Dzień 19 ::
Jak się okazało zatrzymaliśmy się na zakręcie drogi tuż przy górce żwiru i piasku, który z rana zacięcie zaczęli przerzucać robotnicy drogowi. Obudzeni hałasem zebraliśmy się szybko i udaliśmy się w kierunku wzgórza Alhambra na którym znajduje się rezydencja arabskich władców Granady powstała w XIV wieku. Jest to najlepiej zachowany pałac arabski w Europie. Po drodze na wzgórze (najpierw musieliśmy zejść z jednego, na którym staliśmy ) zatrzymaliśmy się w typowo hiszpańskiej knajpce na śniadanie i kawę. Wzmocnieni posiłkiem ruszyliśmy zwiedzać. Podczas drogi w górę dowiedzieliśmy się że Kasia z Michałem stoją w kolejce po bilety i że do kompleksu będziemy mogli wejść dopiero o 14 (była 12). Spędziliśmy ten czas na oglądaniu książek w księgarni oraz spacerze po parku.

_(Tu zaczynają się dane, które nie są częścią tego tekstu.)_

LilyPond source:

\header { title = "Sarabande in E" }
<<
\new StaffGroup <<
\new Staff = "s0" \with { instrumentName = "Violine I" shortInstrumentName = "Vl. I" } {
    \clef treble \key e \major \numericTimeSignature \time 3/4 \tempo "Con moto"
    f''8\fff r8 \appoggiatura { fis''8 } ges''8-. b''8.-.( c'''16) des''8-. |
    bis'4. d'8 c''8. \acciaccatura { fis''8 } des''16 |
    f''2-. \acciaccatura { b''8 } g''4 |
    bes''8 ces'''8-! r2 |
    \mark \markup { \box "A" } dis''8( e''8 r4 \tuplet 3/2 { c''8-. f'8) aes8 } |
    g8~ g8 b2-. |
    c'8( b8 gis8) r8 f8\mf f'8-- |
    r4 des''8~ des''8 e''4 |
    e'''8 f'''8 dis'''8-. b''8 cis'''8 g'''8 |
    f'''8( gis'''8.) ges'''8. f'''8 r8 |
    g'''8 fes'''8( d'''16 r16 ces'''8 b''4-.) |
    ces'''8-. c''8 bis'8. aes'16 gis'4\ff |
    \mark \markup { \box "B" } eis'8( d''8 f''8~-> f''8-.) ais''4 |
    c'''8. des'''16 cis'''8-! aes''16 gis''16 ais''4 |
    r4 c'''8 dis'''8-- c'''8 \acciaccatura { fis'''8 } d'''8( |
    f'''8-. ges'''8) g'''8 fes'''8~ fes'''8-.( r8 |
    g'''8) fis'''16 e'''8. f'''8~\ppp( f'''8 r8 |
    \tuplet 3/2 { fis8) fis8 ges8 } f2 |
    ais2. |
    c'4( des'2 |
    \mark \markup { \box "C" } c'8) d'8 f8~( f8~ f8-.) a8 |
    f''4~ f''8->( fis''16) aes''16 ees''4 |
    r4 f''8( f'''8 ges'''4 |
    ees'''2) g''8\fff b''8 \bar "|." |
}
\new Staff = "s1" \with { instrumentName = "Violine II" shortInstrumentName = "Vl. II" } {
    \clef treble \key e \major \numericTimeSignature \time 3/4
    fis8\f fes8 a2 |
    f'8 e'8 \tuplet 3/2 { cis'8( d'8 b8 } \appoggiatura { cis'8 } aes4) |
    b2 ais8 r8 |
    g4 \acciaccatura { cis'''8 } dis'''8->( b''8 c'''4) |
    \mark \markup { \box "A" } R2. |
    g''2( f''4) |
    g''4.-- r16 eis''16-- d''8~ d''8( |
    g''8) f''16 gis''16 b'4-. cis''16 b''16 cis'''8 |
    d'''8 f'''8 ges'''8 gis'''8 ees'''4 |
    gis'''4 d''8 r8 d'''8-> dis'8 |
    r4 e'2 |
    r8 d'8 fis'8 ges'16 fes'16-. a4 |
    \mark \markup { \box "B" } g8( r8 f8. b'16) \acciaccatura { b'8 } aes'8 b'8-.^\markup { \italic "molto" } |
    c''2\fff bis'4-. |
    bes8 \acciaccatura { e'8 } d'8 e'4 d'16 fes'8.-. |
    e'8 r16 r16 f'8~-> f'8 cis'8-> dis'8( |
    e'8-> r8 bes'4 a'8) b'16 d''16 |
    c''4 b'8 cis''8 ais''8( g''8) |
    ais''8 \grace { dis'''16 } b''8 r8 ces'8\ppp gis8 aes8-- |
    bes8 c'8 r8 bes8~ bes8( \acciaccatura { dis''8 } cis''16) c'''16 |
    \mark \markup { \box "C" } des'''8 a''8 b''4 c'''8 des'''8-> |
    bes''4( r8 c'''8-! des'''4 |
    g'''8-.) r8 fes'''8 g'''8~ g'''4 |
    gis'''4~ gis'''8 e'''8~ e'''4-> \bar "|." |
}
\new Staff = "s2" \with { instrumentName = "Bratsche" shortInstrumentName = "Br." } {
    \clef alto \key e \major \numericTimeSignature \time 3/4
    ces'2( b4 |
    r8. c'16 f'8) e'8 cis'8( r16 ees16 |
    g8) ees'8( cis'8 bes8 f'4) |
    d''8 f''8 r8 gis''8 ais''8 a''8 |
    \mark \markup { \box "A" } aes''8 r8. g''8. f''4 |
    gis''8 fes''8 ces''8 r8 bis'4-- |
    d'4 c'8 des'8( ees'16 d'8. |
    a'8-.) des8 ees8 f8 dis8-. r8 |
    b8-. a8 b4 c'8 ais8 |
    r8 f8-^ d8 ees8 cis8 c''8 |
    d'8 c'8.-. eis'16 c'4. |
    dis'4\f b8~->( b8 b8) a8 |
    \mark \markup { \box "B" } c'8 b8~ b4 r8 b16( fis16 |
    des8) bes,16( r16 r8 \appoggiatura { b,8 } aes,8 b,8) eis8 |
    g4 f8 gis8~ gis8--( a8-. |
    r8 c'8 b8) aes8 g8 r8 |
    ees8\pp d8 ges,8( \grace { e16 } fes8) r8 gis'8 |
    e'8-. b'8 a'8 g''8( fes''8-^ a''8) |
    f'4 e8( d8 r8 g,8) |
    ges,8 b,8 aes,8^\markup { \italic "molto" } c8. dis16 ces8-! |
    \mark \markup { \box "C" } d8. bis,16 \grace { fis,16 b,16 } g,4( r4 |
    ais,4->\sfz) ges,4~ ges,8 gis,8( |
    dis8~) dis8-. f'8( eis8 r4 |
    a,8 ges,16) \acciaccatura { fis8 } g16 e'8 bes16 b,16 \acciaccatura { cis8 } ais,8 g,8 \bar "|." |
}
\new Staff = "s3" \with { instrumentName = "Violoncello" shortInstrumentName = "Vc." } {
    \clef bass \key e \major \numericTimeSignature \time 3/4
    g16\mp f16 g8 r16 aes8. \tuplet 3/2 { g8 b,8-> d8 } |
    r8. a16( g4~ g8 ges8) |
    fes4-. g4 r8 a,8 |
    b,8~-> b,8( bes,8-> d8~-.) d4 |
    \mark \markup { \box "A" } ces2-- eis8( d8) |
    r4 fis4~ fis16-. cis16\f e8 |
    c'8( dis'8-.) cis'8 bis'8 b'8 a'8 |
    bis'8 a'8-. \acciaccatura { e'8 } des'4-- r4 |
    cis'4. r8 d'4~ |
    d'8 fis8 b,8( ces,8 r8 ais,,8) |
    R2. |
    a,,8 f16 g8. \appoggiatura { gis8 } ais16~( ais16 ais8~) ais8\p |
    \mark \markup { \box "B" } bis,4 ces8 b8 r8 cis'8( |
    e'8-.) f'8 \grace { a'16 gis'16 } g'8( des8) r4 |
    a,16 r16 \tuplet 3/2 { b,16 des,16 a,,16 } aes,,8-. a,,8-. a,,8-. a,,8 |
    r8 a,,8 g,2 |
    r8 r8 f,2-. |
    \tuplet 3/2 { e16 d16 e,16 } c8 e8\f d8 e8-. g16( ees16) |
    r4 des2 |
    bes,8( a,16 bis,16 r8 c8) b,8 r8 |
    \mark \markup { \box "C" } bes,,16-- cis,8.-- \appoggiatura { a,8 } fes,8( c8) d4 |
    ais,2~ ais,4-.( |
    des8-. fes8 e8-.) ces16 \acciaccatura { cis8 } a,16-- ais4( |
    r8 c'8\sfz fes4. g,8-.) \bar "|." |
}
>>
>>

W końcu wyczekaliśmy swoje i zaczęliśmy zwiedzanie od Pałacu Nasrydów. Następnie zobaczyliśmy pozostałe budowle, ogród i letnią rezydencje Nasrydów wraz z ogrodem. Po tym „krótkim” spacerku nogi zaczęły nam wchodzić w tyłek, a musieliśmy jeszcze zejść z tej góry i wejść na kolejną do samochodu. Strasznie zmęczeni i z zaschniętymi ustami dodatkowo pogubiliśmy się nieco w labiryncie uliczek Albacin. W końcu udało nam się odnaleźć zarówno z samochodem jak i z Kasią i Michałem (też ledwo zipiącymi).
Kolejny punkt programu na dzisiaj to nieduże miasteczko Frigiliana. Co się okazało po drodze mieliśmy fart ponieważ akurat dzisiaj odbywał się tam festiwal trzech kultur. To białe miasteczko tętniło dzisiaj życiem. Pełne było kolorowych flag i girland, stoisk, rzemieślników pokazujących swoje dzieła, kuglarzy, muzyki i zapachów wydobywających się z punktów z jedzeniem. Dla nas największą atrakcją okazały się ulice z punktami tapas. Każdy z nich oferował inna przekąskę z napojem za jedyne 1,5 euro. Był to kolejny udany wieczór. Na nocleg wybraliśmy przypadkowe jak najbliższe miasteczko przy plaży ze względu iż było już ciemno a my mamy tylko światła postojowe.